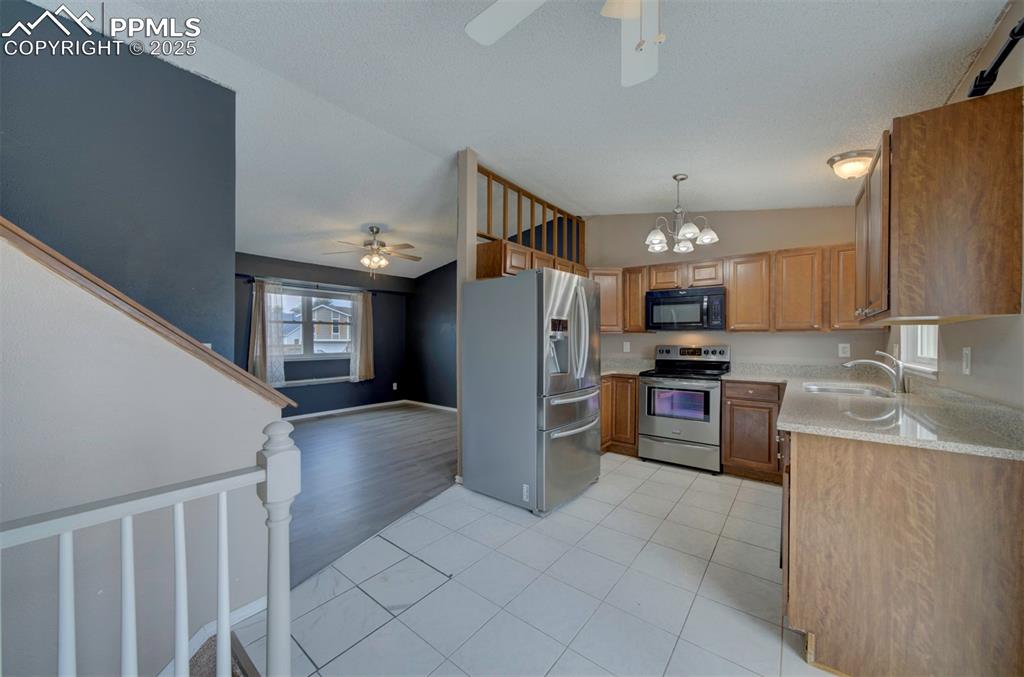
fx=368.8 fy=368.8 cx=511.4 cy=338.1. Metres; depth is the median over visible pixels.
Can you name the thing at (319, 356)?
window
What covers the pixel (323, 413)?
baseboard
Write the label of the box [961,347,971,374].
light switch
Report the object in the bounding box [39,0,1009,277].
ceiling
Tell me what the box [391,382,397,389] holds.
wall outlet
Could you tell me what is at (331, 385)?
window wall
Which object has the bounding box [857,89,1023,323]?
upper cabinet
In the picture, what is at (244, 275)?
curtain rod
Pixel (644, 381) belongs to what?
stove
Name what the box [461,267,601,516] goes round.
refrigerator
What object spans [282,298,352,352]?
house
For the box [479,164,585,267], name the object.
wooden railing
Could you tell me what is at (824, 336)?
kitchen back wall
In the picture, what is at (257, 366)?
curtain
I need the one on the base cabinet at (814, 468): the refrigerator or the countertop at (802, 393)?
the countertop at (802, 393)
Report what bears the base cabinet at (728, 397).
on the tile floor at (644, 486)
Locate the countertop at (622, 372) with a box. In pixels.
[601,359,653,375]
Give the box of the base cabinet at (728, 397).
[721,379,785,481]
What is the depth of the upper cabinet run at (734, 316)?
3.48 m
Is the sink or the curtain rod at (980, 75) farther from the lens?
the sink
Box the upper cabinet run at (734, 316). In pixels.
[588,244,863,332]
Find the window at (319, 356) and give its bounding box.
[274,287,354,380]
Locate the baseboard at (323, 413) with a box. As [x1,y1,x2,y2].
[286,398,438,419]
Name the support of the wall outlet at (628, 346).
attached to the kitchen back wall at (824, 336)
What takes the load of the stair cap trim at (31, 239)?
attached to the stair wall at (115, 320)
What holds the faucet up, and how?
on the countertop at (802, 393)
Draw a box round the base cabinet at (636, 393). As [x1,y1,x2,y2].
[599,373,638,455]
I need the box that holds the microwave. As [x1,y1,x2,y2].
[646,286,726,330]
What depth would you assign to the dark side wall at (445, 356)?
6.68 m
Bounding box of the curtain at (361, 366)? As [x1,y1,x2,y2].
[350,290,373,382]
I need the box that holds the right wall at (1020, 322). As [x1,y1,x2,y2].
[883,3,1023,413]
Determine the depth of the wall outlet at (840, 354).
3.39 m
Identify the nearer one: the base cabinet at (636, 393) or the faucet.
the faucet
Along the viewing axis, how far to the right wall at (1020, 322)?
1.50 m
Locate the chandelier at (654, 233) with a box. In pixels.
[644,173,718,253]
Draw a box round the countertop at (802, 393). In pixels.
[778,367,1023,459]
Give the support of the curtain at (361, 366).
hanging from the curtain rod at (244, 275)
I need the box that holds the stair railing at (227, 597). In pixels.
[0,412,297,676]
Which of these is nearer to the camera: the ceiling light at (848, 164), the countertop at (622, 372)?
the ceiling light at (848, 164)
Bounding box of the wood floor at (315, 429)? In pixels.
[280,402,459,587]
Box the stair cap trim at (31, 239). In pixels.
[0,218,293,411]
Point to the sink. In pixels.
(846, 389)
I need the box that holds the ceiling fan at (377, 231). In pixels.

...

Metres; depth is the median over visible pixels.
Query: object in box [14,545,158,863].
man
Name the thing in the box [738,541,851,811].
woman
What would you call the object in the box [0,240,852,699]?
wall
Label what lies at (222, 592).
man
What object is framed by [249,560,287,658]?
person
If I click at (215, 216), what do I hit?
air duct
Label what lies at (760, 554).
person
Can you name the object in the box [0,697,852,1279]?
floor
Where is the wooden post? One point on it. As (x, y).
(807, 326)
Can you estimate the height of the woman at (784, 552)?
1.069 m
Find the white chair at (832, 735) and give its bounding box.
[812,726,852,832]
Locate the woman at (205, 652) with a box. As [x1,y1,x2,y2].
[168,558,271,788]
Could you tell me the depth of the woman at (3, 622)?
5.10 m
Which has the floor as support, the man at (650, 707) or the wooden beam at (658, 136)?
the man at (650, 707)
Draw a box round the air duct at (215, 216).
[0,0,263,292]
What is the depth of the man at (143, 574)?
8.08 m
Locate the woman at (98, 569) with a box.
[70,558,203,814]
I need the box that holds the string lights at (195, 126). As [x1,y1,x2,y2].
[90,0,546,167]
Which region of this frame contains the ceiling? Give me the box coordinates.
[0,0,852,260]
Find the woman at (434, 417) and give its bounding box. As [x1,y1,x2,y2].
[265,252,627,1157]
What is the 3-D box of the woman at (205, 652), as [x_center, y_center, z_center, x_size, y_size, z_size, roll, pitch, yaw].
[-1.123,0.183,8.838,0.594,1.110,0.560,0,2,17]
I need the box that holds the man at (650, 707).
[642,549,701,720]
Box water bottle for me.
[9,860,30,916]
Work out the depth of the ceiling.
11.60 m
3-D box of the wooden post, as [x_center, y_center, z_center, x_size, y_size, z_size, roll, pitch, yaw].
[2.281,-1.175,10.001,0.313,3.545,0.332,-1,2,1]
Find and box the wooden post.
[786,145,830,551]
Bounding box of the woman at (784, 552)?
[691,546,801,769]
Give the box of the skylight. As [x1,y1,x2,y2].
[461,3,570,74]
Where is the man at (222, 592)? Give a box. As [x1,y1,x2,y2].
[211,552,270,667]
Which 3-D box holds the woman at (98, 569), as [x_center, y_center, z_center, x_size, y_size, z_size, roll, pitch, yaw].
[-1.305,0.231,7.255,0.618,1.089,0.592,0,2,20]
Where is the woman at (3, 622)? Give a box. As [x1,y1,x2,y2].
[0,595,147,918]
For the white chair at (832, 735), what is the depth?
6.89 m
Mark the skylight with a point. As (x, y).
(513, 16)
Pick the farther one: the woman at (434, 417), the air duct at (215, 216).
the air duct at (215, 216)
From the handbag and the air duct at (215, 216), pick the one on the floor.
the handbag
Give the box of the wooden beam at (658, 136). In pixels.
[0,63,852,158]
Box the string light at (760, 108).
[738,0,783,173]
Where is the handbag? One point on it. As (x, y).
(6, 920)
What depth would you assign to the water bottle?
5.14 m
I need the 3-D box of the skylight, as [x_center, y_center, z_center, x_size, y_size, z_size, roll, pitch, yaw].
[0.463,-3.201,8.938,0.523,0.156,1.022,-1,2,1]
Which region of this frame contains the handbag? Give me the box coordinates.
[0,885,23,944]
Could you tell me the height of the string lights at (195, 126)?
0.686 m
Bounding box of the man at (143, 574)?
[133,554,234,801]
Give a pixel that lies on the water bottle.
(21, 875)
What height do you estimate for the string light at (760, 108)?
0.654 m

» **YOUR INSTRUCTIONS**
Gather all lines from the listing above in which "median" occurs.

» **OUTPUT BELOW**
fx=368.8 fy=368.8 cx=511.4 cy=338.1. Metres; depth is the median over visible pixels.
Metres; depth is the median over visible pixels.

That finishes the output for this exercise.